Free parking is killing cities | Bloomberg Businessweek
This wry octogenarian [Donald Shoup] is a distinguished research professor in the department of urban planning at the University of California at Los Angeles. He wrote … “The High Cost of Free Parking,” which came out in 2005 and outlines his case against America’s decision to hand over an astonishing amount of free land to cars. Among urban planners, academics, economists, civil servants, and even some regular old city dwellers, the book stands as the most salient argument for renegotiating our toxic relationships with our vehicles. (Shoup was quoted.)

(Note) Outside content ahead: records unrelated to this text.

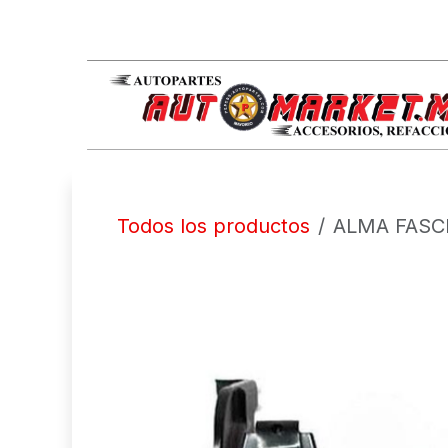
IR AL CONTENIDO
Todos los productos
ALMA FASCI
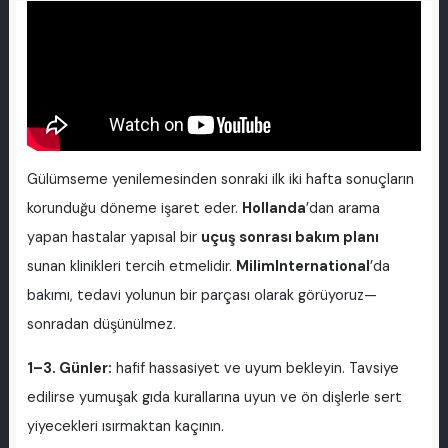
Gülümseme yenilemesinden sonraki ilk iki hafta sonuçların
korunduğu döneme işaret eder.
Hollanda
’dan arama
yapan hastalar yapısal bir
uçuş sonrası bakım planı
sunan klinikleri tercih etmelidir.
MilimInternational
’da
bakımı, tedavi yolunun bir parçası olarak görüyoruz—
sonradan düşünülmez.
1–3. Günler:
hafif hassasiyet ve uyum bekleyin. Tavsiye
edilirse yumuşak gıda kurallarına uyun ve ön dişlerle sert
yiyecekleri ısırmaktan kaçının.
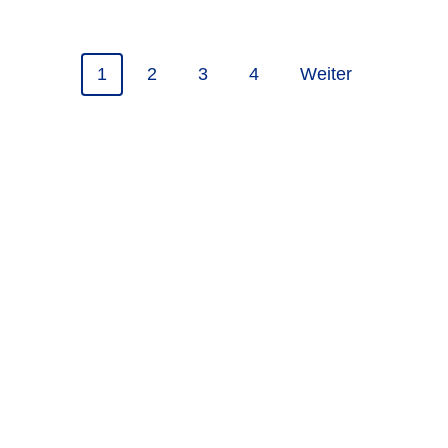
1
2
3
4
Weiter
Teilen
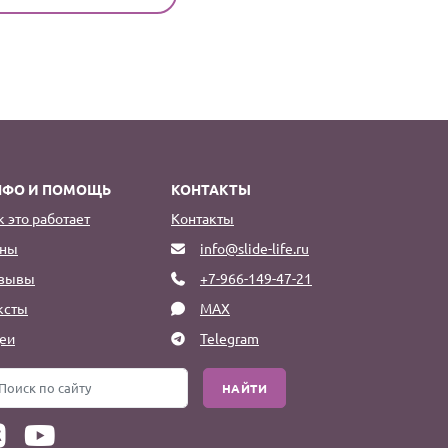
НФО И ПОМОЩЬ
КОНТАКТЫ
к это работает
Контакты
ны
info@slide-life.ru
зывы
+7-966-149-47-21
ксты
MAX
еи
Telegram
НАЙТИ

Manned mission to Mars is possible | Gizmodo
Another key finding of the study has to do with the thickness of the spacecraft’s protective shielding. The researchers found that thick shielding would protect the crew — but only to a point … Aluminum shielding at the designated optimal thickness would expose astronauts to 0.5 Sieverts during missions lasting 1.9 years, while the maximum allowable career dose for astronauts of 1 Sieverts would be accumulated after a flight lasting 3.8 years, according to the study, co-authored by Yuri Shprits, a geophysicist at UCLA.
World’s largest wildlife bridge could save mountain lions | Scientific American
John Benson … then a wildlife ecologist with the La Kretz Center for California Conservation Science at the University of California, Los Angeles … viewed what happened with the panthers as a cautionary tale for the mountain lions.